魔王、魔導式蒸気機関を普及させる
「で、このエルミアが送ってきた改定案のSクランクとカーブは何なんだ? 予定では地下ダンジョンから都市エベルまでの道路は直線だったはずだが…… 何か問題でもあったのか?」
都市エベルの城内に間借りしている執務室で、俺はエルミアから送られてきた報告書に目を通す。

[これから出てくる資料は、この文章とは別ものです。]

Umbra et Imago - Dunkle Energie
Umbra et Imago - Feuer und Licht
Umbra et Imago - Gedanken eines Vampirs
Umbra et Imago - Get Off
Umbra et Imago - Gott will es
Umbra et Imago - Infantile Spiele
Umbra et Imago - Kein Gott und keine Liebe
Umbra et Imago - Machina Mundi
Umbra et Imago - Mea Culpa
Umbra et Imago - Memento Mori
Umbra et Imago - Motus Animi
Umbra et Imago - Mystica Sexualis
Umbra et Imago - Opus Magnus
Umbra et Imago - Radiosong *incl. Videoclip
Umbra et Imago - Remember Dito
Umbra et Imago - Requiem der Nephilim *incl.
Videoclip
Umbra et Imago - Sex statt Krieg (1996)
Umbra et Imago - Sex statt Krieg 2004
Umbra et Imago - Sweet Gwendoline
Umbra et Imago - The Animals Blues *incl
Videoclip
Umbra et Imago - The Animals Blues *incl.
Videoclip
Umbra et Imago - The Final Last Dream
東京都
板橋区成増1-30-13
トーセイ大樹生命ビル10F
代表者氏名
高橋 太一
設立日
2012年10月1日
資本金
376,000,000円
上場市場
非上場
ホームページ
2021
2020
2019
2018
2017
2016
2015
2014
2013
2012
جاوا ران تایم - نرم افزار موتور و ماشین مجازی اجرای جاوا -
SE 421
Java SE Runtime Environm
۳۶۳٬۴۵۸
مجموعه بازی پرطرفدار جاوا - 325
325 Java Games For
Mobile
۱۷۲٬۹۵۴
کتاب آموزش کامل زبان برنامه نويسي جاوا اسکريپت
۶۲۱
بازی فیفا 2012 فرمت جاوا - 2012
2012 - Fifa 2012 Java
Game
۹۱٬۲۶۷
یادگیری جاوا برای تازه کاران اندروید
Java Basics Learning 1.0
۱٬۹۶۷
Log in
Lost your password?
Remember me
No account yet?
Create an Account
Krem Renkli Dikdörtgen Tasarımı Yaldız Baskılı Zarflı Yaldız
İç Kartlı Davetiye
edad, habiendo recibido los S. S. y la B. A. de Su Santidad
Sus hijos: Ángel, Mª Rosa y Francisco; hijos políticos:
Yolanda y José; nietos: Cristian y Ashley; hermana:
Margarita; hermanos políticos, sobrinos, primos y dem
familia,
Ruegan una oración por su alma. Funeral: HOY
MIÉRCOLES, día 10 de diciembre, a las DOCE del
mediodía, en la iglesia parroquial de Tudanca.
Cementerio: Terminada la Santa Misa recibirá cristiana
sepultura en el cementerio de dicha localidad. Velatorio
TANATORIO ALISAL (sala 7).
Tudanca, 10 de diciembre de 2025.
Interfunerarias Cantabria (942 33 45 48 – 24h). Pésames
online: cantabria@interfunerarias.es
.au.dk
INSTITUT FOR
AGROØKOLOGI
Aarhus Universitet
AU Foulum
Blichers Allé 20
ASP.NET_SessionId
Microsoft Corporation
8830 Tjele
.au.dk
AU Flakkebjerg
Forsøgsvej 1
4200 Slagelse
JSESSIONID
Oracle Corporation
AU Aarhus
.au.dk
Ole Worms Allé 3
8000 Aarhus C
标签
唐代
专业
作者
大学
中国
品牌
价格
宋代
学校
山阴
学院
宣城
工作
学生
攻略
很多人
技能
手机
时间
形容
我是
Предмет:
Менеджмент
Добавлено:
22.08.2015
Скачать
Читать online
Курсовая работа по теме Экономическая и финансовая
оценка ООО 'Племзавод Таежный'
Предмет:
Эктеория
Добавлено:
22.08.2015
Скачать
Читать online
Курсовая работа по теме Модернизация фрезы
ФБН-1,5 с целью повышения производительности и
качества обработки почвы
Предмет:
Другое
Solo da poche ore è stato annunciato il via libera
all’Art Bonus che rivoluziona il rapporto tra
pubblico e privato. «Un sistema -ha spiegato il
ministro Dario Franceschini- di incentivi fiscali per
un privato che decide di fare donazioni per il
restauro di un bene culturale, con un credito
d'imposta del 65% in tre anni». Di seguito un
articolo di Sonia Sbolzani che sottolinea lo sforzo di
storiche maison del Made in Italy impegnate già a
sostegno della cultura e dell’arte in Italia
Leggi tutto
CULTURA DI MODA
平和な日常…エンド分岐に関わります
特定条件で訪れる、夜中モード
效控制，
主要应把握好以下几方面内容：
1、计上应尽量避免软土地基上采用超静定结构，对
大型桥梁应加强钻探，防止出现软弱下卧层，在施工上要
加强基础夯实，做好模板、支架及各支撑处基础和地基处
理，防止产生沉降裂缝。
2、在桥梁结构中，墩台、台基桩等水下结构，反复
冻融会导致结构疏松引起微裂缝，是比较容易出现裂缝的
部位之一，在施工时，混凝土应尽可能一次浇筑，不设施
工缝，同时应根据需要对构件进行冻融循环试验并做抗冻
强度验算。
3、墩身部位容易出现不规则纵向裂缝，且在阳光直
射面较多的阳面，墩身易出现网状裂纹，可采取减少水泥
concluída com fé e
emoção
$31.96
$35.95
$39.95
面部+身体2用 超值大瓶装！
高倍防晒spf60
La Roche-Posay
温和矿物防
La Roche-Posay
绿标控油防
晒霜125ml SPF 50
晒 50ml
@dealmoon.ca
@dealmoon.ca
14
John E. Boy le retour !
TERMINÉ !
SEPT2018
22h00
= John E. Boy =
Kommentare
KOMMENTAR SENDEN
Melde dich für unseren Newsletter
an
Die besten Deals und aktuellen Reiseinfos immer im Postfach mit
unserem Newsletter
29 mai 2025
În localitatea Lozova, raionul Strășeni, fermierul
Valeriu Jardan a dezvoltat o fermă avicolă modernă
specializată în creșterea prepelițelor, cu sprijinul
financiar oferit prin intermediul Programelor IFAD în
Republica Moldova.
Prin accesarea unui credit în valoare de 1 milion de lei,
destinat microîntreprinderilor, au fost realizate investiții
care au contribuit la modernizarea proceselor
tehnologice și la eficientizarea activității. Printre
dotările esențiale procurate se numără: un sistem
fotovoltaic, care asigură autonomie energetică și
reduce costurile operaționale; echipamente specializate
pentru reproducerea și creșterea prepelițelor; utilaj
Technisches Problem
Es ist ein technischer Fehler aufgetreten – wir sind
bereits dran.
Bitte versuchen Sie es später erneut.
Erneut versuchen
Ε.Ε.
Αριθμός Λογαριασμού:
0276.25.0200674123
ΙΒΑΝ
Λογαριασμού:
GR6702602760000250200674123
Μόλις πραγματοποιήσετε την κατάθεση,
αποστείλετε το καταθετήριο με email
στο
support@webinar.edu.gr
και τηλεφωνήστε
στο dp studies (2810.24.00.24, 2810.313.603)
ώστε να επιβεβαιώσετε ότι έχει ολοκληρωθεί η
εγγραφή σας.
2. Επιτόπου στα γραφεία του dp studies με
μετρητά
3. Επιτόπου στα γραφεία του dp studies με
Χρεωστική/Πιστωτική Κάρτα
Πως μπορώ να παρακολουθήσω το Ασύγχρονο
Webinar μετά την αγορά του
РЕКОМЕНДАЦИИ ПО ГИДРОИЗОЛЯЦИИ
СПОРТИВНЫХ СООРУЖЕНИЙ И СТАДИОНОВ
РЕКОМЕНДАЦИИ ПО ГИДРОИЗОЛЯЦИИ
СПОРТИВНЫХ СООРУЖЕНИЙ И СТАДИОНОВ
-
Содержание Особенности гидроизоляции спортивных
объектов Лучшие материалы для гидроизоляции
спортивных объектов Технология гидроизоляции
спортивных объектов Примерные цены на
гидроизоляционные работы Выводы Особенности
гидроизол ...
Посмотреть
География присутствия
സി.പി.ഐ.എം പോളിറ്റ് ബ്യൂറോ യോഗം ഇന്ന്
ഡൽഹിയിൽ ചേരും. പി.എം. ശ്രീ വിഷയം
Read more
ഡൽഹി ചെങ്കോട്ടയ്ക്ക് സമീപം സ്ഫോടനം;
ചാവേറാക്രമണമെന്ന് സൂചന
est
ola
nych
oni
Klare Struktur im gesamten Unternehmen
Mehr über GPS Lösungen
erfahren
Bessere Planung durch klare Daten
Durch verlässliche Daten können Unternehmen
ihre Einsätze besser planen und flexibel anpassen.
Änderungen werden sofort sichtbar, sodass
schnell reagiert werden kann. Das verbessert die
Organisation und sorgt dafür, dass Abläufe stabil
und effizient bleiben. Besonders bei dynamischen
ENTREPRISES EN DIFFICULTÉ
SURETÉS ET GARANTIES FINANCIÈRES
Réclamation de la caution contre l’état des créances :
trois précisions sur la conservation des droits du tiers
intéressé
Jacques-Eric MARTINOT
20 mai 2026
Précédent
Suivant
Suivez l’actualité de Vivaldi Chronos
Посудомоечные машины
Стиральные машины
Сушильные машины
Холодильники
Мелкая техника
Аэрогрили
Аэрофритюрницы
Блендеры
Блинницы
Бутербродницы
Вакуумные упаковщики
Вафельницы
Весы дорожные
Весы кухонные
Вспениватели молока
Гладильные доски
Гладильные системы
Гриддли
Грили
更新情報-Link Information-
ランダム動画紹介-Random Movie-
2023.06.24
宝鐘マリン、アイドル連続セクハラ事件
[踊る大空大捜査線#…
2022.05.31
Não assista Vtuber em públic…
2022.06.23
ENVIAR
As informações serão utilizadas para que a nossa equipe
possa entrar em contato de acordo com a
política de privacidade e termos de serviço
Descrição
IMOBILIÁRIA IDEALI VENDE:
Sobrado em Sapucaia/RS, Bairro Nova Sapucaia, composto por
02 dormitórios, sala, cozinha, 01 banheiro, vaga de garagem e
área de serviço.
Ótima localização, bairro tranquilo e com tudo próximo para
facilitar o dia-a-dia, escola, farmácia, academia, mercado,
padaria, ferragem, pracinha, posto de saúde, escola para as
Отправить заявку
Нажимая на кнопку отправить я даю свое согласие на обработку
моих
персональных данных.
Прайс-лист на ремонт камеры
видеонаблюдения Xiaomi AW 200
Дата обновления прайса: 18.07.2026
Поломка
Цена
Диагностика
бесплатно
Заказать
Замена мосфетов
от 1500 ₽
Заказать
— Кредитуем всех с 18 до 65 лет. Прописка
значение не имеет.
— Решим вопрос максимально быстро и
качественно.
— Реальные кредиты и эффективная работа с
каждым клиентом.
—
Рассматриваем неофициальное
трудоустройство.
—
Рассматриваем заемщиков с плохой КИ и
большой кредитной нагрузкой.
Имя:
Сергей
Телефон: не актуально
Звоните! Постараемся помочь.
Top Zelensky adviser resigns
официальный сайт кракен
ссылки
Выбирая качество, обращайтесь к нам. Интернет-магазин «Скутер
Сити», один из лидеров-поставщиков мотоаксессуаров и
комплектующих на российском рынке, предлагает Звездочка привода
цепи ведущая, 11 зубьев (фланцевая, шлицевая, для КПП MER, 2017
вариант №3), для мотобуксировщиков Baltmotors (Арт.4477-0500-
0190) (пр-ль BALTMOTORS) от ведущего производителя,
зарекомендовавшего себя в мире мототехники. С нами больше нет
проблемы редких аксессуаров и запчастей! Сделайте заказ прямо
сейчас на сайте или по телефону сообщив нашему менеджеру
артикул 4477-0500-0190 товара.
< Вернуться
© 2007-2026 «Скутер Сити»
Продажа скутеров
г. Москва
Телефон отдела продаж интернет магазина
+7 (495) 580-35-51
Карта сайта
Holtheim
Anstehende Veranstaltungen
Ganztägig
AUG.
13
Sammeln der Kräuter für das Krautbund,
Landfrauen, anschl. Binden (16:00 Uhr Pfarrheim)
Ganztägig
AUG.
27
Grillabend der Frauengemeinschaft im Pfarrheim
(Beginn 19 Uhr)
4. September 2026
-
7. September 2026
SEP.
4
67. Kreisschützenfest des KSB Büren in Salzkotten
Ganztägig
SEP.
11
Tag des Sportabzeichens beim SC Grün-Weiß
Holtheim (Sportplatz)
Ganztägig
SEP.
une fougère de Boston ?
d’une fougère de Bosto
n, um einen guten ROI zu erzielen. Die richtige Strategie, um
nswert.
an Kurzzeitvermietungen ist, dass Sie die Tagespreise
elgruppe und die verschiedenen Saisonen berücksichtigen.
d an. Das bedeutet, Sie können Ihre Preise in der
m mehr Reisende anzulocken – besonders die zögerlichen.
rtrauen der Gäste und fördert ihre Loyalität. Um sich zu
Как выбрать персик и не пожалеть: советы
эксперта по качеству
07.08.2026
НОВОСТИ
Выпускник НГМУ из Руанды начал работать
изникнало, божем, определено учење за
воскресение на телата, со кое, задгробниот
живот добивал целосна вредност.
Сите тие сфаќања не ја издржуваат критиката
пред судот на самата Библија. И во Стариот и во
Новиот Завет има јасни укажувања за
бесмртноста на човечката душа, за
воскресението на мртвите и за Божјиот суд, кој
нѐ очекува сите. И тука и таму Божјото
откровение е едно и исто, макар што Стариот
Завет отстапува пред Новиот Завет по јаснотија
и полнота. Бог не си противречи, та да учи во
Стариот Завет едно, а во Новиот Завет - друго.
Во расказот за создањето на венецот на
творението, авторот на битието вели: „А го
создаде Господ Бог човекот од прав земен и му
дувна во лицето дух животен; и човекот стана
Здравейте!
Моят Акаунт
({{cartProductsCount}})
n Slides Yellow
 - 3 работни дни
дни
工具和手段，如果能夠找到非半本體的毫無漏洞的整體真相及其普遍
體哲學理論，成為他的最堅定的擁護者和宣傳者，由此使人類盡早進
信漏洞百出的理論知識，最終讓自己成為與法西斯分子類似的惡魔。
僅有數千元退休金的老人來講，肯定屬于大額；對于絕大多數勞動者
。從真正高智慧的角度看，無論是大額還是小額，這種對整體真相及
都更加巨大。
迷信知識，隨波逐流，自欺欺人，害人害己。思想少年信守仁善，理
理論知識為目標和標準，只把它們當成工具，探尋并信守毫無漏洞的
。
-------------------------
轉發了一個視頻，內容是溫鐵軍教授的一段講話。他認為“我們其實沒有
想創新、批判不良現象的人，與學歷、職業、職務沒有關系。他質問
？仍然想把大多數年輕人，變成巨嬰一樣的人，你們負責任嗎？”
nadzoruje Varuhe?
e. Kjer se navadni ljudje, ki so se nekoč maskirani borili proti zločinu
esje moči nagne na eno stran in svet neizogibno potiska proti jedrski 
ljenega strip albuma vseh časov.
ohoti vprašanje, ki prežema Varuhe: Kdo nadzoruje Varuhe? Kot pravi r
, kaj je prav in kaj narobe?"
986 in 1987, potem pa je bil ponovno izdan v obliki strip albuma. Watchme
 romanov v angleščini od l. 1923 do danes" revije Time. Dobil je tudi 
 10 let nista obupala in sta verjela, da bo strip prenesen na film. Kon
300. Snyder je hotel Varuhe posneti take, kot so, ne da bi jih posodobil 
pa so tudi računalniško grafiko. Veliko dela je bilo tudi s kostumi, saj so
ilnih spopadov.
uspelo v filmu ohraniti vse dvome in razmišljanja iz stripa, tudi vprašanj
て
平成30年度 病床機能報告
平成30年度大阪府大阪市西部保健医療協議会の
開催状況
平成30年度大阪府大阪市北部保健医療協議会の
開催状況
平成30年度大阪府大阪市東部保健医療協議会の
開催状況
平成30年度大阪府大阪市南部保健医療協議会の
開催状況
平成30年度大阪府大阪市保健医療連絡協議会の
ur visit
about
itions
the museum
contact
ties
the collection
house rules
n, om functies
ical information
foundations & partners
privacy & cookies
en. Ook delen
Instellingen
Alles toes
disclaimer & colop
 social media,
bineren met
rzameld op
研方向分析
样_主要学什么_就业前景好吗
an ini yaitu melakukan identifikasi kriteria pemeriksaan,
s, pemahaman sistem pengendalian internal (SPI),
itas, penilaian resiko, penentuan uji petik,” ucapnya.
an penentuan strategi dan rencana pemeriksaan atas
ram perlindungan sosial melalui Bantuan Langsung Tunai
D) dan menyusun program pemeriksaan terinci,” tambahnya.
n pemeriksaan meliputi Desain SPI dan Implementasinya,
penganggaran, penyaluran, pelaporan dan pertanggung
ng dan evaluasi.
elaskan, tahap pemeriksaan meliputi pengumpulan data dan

「…… ふむ、あの娘のことじゃ、大方予想できるのぅ。平坦な道じゃとつまらんのじゃろうなぁ…… 技師には必要な遊び心なのじゃッ!!」
などと、蒼い肌を持った青銅のエルフ達を指揮するリーゼロッテは理解を示すが、こんなものは却下だ。何故、障害物が無い草原に道路を敷設するのに態々、迂回路を作らねばならんのだ……
「却下の方向で調整してくれ」
「なんじゃ、つまらんのぅ……」
いや、その道を使って各種資材を運ぶわけで……最短経路が必須条件なんだが。
「ところで、魔導式蒸気機関の改良はどうなってるんだ、リゼ?」
「ふっふ~、順調なのじゃ!妾を褒めても良いんじゃよ?」
小柄な彼女がずいっと頭を差し出してくるので、取りあえずその藍色のサラサラとした髪を撫ぜておく。
「~~♪」
暫く続けると満足したのか、俺に用意していたA4資料を渡していつもの解説モードに入る。
「蒸気を発生させる発熱の魔石の改良は既に終わっておるのじゃ! 導管も純粋なオリハルコンではなく、銅や錫を混ぜ合わせたもので代替されているのじゃ!!これで一部の蒸気機関だけでなく、広く魔導式を普及させられるのぅ」
…… 俺の造成の概念装も使ってダンジョンと都市エベルの周辺一帯を調査したが、結局、原油の気配は微塵もなかった。少々使う分には地球から購入して持って来ればいいが…… 本格的にガソリンなどを燃料とした内燃機関を此方で主動力として採用するには心許ない。
結果、極一部で稼働していた魔導式蒸気機関を改良して量産できないかを検討した。
「希少性の高いオリハルコンの使用量を減じたことで魔力伝導率が下がるのじゃが、それは発熱の魔石の熱変換率の向上改良で補ったのじゃ!!それどころか、出力はやや上がったぐらいじゃのぅ」
そして、最後にリーゼロッテがぼそっと小さな声で付け加える。
「魔力操作ができる者しか扱えないし、その質と量に出力が左右されるのは仕方ないのじゃ……」
勿論、その点は魔族であれば問題は無い。寧ろ、石炭や木炭を燃やすよりも手間が少なく汎用性も高くなり、燃焼室を小型化できる。そして、見方を変えれば、魔力の質が高い者であればより出力の大きい魔導式蒸気機関を作動させられるという事だ。
「ありがとう、リゼ。これを都市エベルの船舶に搭載しよう…… それに資材運搬用に開発している蒸気トラックの動力にも使いたい」
「うむ、エルミアに一基、提供するのじゃ!!」
こうして惑星“ルーナ”では、風変わりな魔導式蒸気機関という独自の動力を中心とした蒸気機械文明が広がりを見せるのだった。